Russian Wages Drop as Ruble Slide Undercuts DemandAnna Andrianova
Russian wages contracted for a second month in September as the sliding ruble and accelerating inflation undercut consumers’ spending power.
Wages adjusted for inflation fell 1 percent in September after August was revised to a decline of 1.2 percent, the biggest drop since October 2009, from a 1.4 percent increase, the Federal Statistics Service in Moscow said yesterday in a statement. The median estimate of 17 economists in a Bloomberg survey was for a 1.2 percent increase. Retail sales rose 1.7 percent from September 2013 after rising 1.4 percent in August, compared with a 1.4 percent median estimate of economists.
“Data on real wages is really bad,” Olga Sterina, an analyst at UralSib Capital in Moscow, said in an e-mailed note. “The slowdown in retail credit growth and the stagnation of real incomes have led to weaker consumer activity.”
Consumption, once the main growth driver, is struggling to ignite the sputtering $2 trillion economy weakened by sanctions imposed by the U.S. and its allies over the crisis in Ukraine. The economy is estimated to grow 0.3 percent in 2014, according to a Bloomberg survey of economists, undercut by sliding oil prices, the depreciating currency and intensified capital flight.

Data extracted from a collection
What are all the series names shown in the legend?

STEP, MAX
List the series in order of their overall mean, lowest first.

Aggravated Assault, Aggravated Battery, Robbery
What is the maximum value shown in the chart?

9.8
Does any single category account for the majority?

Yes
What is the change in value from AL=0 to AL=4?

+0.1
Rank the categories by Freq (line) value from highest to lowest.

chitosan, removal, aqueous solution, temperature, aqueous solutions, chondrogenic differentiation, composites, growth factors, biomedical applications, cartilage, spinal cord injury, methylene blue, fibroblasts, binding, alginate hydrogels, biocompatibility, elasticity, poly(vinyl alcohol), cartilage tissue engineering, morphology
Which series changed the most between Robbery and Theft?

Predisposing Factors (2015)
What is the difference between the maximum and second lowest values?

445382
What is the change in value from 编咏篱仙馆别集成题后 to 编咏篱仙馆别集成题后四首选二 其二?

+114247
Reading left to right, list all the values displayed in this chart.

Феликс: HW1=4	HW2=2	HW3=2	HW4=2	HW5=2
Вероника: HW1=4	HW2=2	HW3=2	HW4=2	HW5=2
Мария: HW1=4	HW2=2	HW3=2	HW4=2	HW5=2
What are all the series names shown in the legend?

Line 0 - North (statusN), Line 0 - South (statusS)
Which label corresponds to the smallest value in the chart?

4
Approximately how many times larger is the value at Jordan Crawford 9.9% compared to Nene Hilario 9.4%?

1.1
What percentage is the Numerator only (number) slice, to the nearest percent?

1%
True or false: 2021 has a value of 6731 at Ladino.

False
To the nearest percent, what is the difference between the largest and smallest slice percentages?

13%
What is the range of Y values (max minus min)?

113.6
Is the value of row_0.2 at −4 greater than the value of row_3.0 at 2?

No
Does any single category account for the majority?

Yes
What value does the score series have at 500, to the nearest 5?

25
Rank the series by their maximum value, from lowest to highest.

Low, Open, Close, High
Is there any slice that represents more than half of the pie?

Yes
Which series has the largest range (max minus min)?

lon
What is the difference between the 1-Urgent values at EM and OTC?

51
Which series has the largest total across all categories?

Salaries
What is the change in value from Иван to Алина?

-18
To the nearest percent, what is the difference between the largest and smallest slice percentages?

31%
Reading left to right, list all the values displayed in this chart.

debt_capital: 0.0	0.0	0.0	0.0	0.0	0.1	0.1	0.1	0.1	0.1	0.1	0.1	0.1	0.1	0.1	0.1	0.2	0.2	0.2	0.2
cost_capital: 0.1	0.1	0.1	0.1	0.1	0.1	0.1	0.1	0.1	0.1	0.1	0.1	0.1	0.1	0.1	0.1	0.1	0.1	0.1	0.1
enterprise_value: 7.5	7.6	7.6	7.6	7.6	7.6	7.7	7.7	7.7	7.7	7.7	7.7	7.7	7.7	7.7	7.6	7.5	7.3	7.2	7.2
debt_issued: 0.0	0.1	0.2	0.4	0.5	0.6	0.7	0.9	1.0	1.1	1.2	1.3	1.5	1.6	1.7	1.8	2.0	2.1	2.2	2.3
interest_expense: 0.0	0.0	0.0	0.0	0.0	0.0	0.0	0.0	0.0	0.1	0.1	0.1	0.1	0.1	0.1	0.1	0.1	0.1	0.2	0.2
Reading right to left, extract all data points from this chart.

- _REQUIRED ACTION 1_
In the article on Russian wages, by how much did inflation-adjusted wages fall in September?
- _REQUIRED ACTION 2_
Say whether each statement agrees with the article on Russian wages, answering yes or no and quoting the deciding words: (a) Retail sales rose 1.7 percent from September 2013. (b) Economists surveyed by Bloomberg expected a 1.2 percent decline in September wages. (c) The economy is estimated to grow 0.3 percent in 2014.
- _REQUIRED ACTION 3_
Set down everything in the article on Russian wages from "Consumption, once the" down to "intensified capital flight.", with no changes.

- _EXERCISE OUTPUT 1_
They fell 1 percent.

- _EXERCISE OUTPUT 2_
(a) Yes: "Retail sales rose 1.7 percent from September 2013"
(b) No: "The median estimate of 17 economists in a Bloomberg survey was for a 1.2 percent increase."
(c) Yes: "The economy is estimated to grow 0.3 percent in 2014"

- _EXERCISE OUTPUT 3_
Consumption, once the main growth driver, is struggling to ignite the sputtering $2 trillion economy weakened by sanctions imposed by the U.S. and its allies over the crisis in Ukraine. The economy is estimated to grow 0.3 percent in 2014, according to a Bloomberg survey of economists, undercut by sliding oil prices, the depreciating currency and intensified capital flight.